(Short exercise 1)
Using the text about The London Game, decide whether each statement agrees with it: (a) Condor first released the game in 1972; (b) each player is dealt eight souvenir cards at the start; (c) station blocks may be placed on the main red stations. Give yes or no for each, with the deciding words of the text quoted exactly.

(Document extract)
The London Game
- Players: 2–6
- Setup time: 5 minutes
- Playing time: 1-2 hours
- Chance: Medium
- Age range: 7+
- Skills: Strategy, Geography

= The London Game =

British board game

The London Game is a British board game based on the London Underground in London, England.

The game was first released in 1972 by the game company Condor. The game was re-released in 1997 to celebrate 25 years of the game's existence with a new all-colour board, with new cards.

==The game==

The aim of the game is to start at one of five major stations (Paddington, Liverpool Street, King's Cross St Pancras, Victoria and Waterloo) before working your way around six other random stations in the central area, then returning to the terminal that you started from. However, the player has to navigate around certain things such as station blockages and hazard cards, as well as the mind of the other player.

Each player at the start gets dealt their six "souvenir cards". These cards consist of all of the main stations on the central tube, reaching as far out as Wembley, Arsenal and Oval.

Once the player has their cards, they can add two station blocks (closed station counters) on any station - except the main red ones. The players use small purple or blue counters to indicate this.

Once the player has done that, and chosen their main station to commence the game, it begins. There is a certain amount of strategy involved, as well as luck.

Players must move around the map to get along to their stations, so for example, if a player were at Lancaster Gate Underground station, and they rolled a two on the die, they could go to Notting Hill Gate in the west or Bond Street in the East.

(Short exercise 2)
Extract each line of the records below that contains the word "second".

(Material for the task)

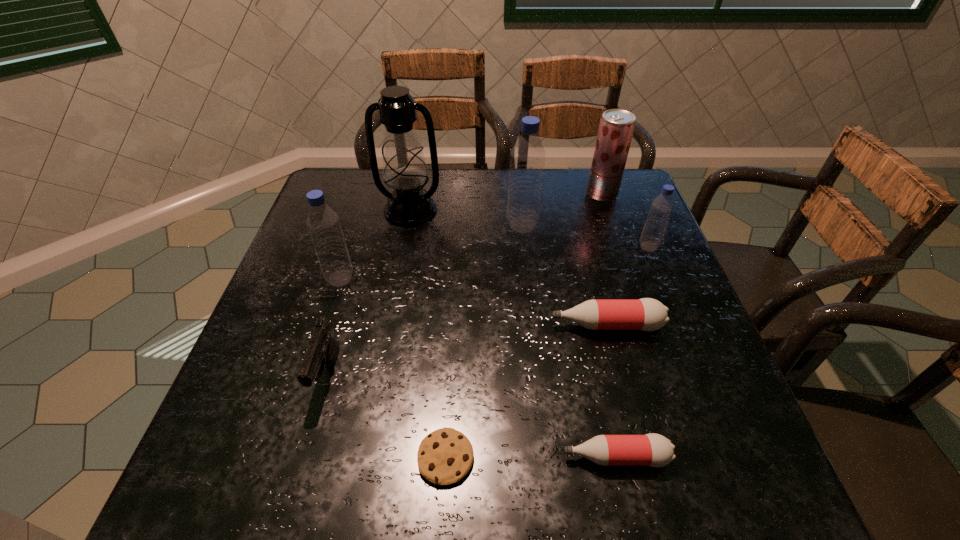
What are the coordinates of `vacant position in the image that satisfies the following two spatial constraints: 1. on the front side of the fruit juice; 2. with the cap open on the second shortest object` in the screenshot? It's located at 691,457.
==
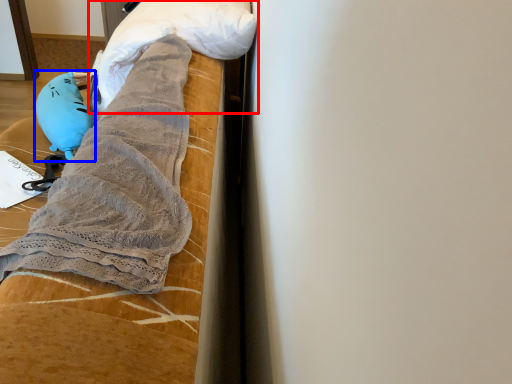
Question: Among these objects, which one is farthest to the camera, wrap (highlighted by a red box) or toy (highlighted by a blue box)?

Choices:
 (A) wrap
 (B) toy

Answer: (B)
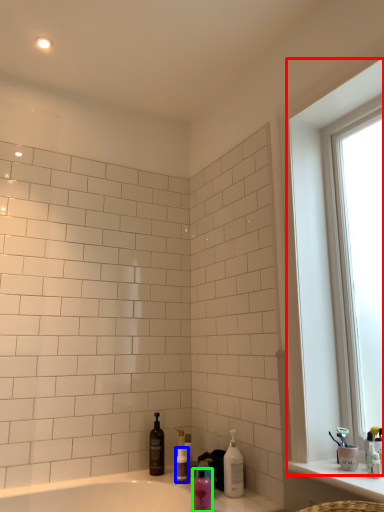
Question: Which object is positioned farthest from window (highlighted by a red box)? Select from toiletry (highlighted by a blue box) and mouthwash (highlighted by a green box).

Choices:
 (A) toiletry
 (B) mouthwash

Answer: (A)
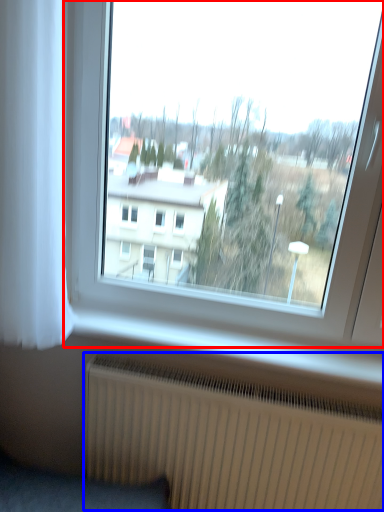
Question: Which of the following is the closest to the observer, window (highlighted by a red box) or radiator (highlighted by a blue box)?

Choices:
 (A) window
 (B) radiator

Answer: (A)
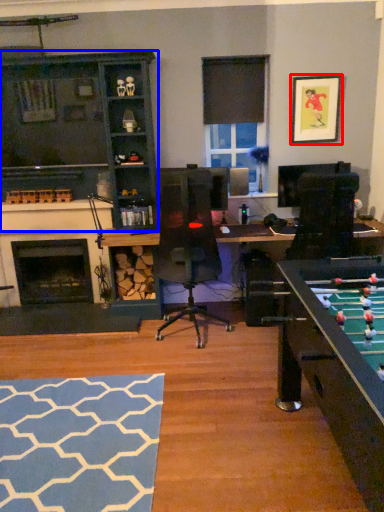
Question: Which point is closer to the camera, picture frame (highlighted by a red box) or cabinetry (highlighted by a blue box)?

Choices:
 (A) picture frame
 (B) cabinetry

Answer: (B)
* * *
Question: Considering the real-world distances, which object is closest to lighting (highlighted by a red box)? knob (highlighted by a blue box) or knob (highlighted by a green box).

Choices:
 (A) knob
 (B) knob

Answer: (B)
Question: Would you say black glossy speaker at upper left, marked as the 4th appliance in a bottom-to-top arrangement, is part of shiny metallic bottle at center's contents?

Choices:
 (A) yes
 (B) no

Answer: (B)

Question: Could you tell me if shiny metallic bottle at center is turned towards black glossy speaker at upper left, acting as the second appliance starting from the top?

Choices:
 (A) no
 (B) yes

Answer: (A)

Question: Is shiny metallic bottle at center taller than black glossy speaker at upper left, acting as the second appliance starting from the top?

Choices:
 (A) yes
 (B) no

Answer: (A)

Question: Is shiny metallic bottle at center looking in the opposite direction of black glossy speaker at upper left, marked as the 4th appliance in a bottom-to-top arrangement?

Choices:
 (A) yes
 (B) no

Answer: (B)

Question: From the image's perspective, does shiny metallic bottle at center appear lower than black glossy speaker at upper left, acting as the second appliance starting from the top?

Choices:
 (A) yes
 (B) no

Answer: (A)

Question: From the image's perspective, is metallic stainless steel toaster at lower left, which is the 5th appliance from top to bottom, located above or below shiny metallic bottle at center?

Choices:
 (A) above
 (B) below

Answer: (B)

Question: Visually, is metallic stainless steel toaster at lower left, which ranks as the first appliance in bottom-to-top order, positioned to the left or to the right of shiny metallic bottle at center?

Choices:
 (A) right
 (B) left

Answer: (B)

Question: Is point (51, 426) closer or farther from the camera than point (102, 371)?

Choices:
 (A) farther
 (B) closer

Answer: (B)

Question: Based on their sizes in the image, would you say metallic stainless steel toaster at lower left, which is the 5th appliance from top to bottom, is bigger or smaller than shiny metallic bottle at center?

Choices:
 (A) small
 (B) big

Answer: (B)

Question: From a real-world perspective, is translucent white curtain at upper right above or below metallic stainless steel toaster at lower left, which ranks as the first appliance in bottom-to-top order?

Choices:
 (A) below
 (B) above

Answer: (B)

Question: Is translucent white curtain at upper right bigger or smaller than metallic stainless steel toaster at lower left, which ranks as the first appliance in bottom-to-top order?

(Correct output 1)
(a) Yes: "The game was first released in 1972 by the game company Condor."
(b) No: "Each player at the start gets dealt their six "souvenir cards"."
(c) No: "they can add two station blocks (closed station counters) on any station - except the main red ones."

(Correct output 2)
What are the coordinates of `vacant position in the image that satisfies the following two spatial constraints: 1. on the front side of the fruit juice; 2. with the cap open on the second shortest object` in the screenshot? It's located at 691,457.
Question: Could you tell me if shiny metallic bottle at center is turned towards black glossy speaker at upper left, acting as the second appliance starting from the top?
Question: Is shiny metallic bottle at center taller than black glossy speaker at upper left, acting as the second appliance starting from the top?
Question: From the image's perspective, does shiny metallic bottle at center appear lower than black glossy speaker at upper left, acting as the second appliance starting from the top?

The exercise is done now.